In Europa solo il 14% dei dipendenti è davvero coinvolto dalla propria attività lavorativa. Negli Stati Uniti va un po’ meglio, cioè il 31%, ma Gen Z e Millennial sono particolarmente sfiduciati: in tale contesto è impossibile costruire la prosperità futura di una superpotenza. In Paesi come la Gran Bretagna la situazione è drammatica, al punto che solo il 9% dei lavoratori si considera «engaged» o entusiasta. Come definire poi quella italiana? Solo il 4% degli impiegati interpellati si sente pienamente appagato e coinvolto sul lavoro, mentre per il 96% degli italiani il lavoro sarebbe quel che si deve fare per campare. Neppure i cinesi si salvano: i giovani della Repubblica Popolare pensano di aver definitivamente perso la possibilità, concessa invece ai loro genitori, di risalire posizioni della scala sociale.

Il Quiet Quitting è allora una sorta di apatia, di ricerca ostinata del 6 striminzito, che si presenta formalmente come una scelta comportamentale basata sulla rinuncia volontaria alla partecipazione attiva, al senso di appartenenza a un’impresa, alla condivisione di nuove idee e nuovi punti di vista. È insomma l’esatto contrario di quell’employee engagement tanto agognato dalle aziende.

 

Servono empatia, complicità e manager più in gamba 

Con la sua indagine condotta su circa 3 mila manager, la Harvard Business Review ha osservato il fenomeno da una prospettiva diversa, partendo cioè non dalla disaffezione del lavoratore, bensì dalla capacità di un manager di favorire l’ingaggio dei propri collaboratori grazie alla costruzione di un rapporto di reciprocità.

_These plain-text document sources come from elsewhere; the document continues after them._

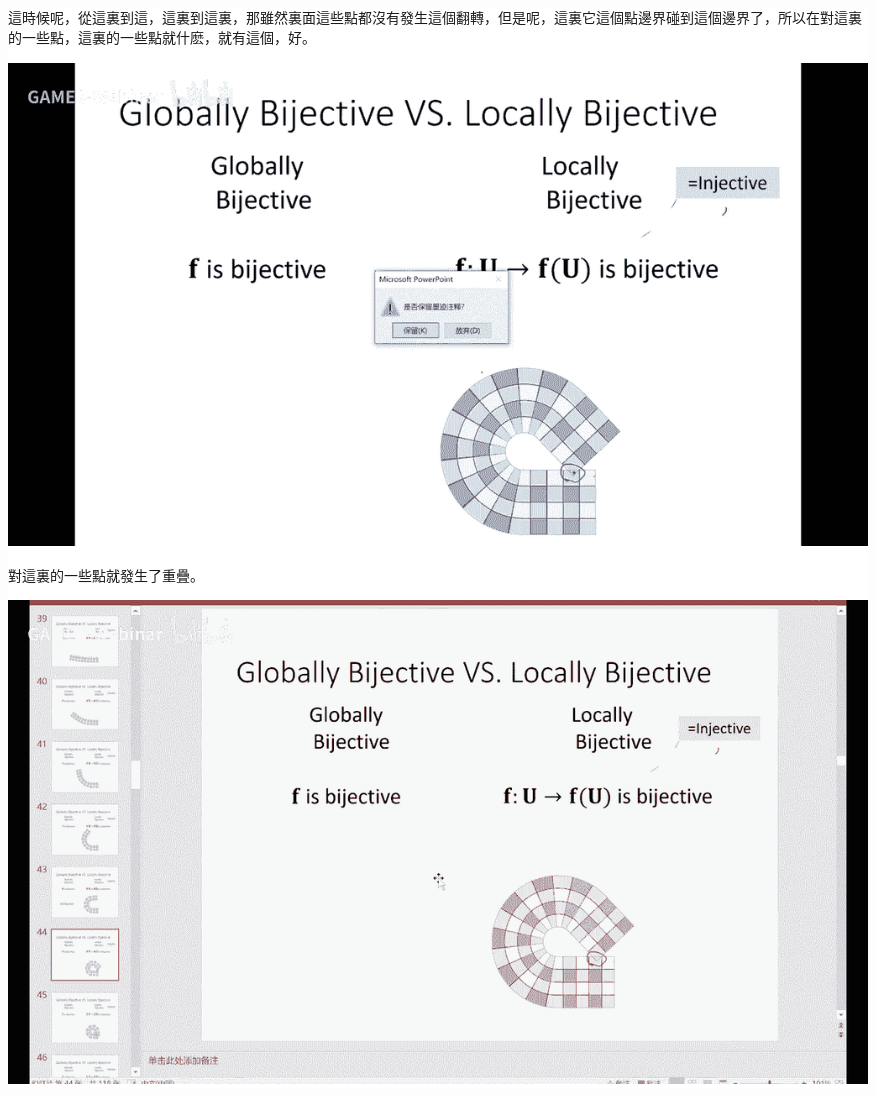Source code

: 這時候呢，從這裏到這，這裏到這裏，那雖然裏面這些點都沒有發生這個翻轉，但是呢，這裏它這個點邊界碰到這個邊界了，所以在對這裏的一些點，這裏的一些點就什麽，就有這個，好。



![](img/32fe858b9af8e9af270f6a683380ba7e_5.png)

對這裏的一些點就發生了重疊。

![](img/32fe858b9af8e9af270f6a683380ba7e_7.png)
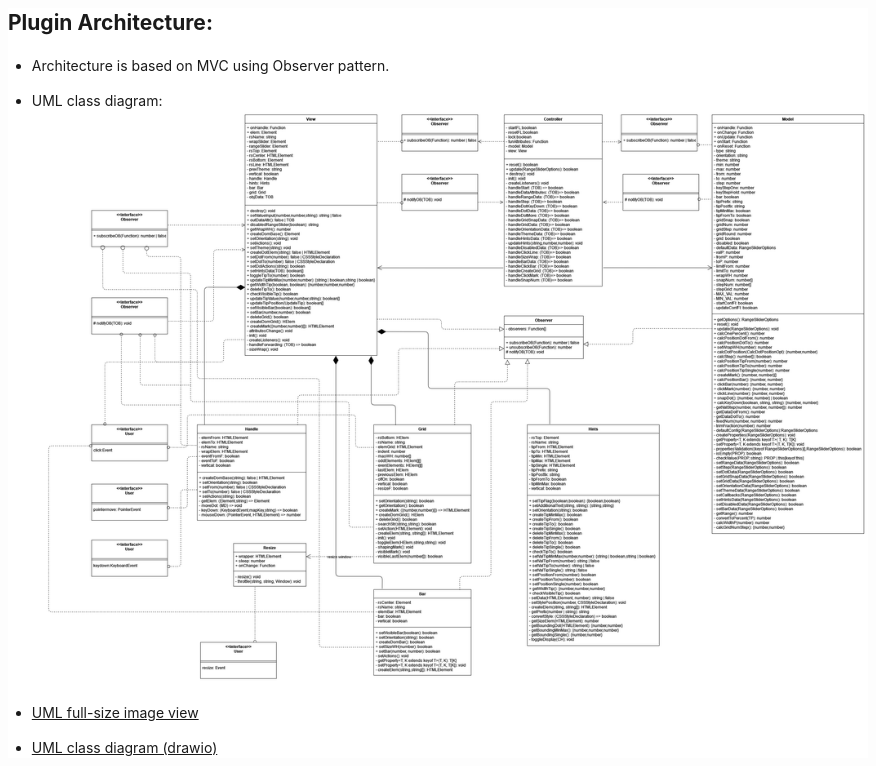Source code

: ## Plugin Architecture:

* Architecture is based on MVC using Observer pattern.

* UML class diagram:
![readme](src/shared/uml/uml.png)
* <a href="https://frontendx.ru/public/range_slider_fox/UML.png">UML full-size image view </a>
* <a href="https://github.com/coder1x/MetaLamp_four_task/tree/master/src/shared/uml/uml.drawio">UML class diagram (drawio)</a>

Ne è emerso che la volontà dei dipendenti di fare il minimo indispensabile è maggiormente diffusa in quei contesti in cui i capi non sono in grado di conciliare gli obiettivi di business con le esigenze e le priorità degli impiegati, mentre invece è molto meno presente nelle realtà lavorative dove c’è più empatia e complicità tra manager e dipendenti. 

Dunque, ancora una volta è alle capacità trasversali della classe manageriale che dobbiamo guardare, poiché è da questa che i lavoratori si aspettano la risoluzione dei motivi principali alla base della loro insoddisfazione: iniquità nel trattamento professionale, assenza di cultura che enfatizzi il rispetto delle persone e dei ruoli nella community, incapacità di riconoscere i meriti e di abolire pregiudizi e favoritismi, incoerenza nei compensi, irragionevolezza nella gestione del tempo e della pressione, incapacità di trasferire comunicazioni chiare.

Per quanto il tema possa sembrare solo di competenza dei capi delle risorse umane, nella realtà non lo è. E’ invece lo specchio di un problema ben più ampio e di fondo per qualsivoglia società umana. Basti pensare che che le unità aziendali con lavoratori motivati segnano profitti superiori del 23%, mentre i dipendenti che non sono coinvolti costano al mondo addirittura 7,8 trilioni di dollari in perdita di produttività, pari all′11% del PIL globale.